#### [WHAT NEEDS TO BE DONE]
All of the data should be repeated exactly; pictures are not part of the copy.

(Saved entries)

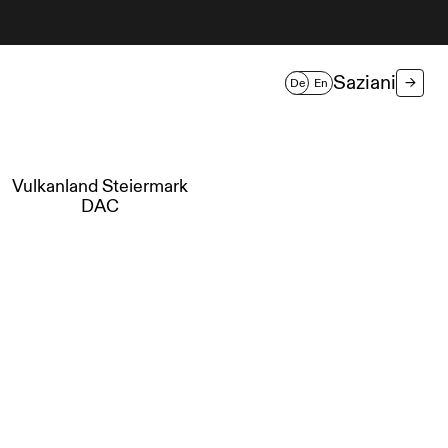
Saziani
→
De
En
Vulkanland Steiermark
DAC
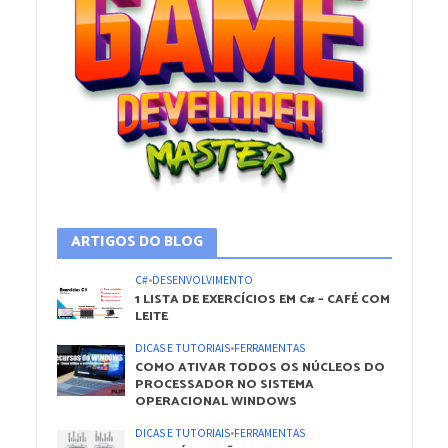
ARTIGOS DO BLOG
C#
•
DESENVOLVIMENTO
1 LISTA DE EXERCÍCIOS EM C# – CAFÉ COM
LEITE
DICAS E TUTORIAIS
•
FERRAMENTAS
COMO ATIVAR TODOS OS NÚCLEOS DO
PROCESSADOR NO SISTEMA
OPERACIONAL WINDOWS
DICAS E TUTORIAIS
•
FERRAMENTAS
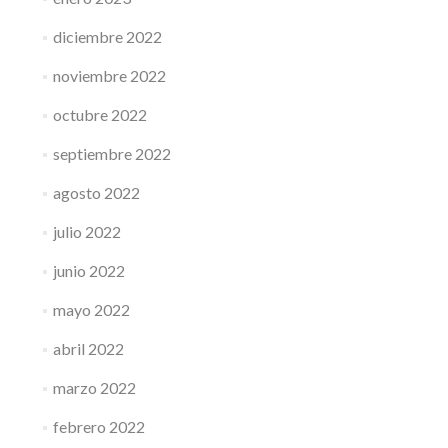
diciembre 2022
noviembre 2022
octubre 2022
septiembre 2022
agosto 2022
julio 2022
junio 2022
mayo 2022
abril 2022
marzo 2022
febrero 2022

#### [RESULT OF THIS TASK]
Saziani
→
De
En
Vulkanland Steiermark
DAC
ARTIGOS DO BLOG
C#
•
DESENVOLVIMENTO
1 LISTA DE EXERCÍCIOS EM C# – CAFÉ COM
LEITE
DICAS E TUTORIAIS
•
FERRAMENTAS
COMO ATIVAR TODOS OS NÚCLEOS DO
PROCESSADOR NO SISTEMA
OPERACIONAL WINDOWS
DICAS E TUTORIAIS
•
FERRAMENTAS
diciembre 2022
noviembre 2022
octubre 2022
septiembre 2022
agosto 2022
julio 2022
junio 2022
mayo 2022
abril 2022
marzo 2022
febrero 2022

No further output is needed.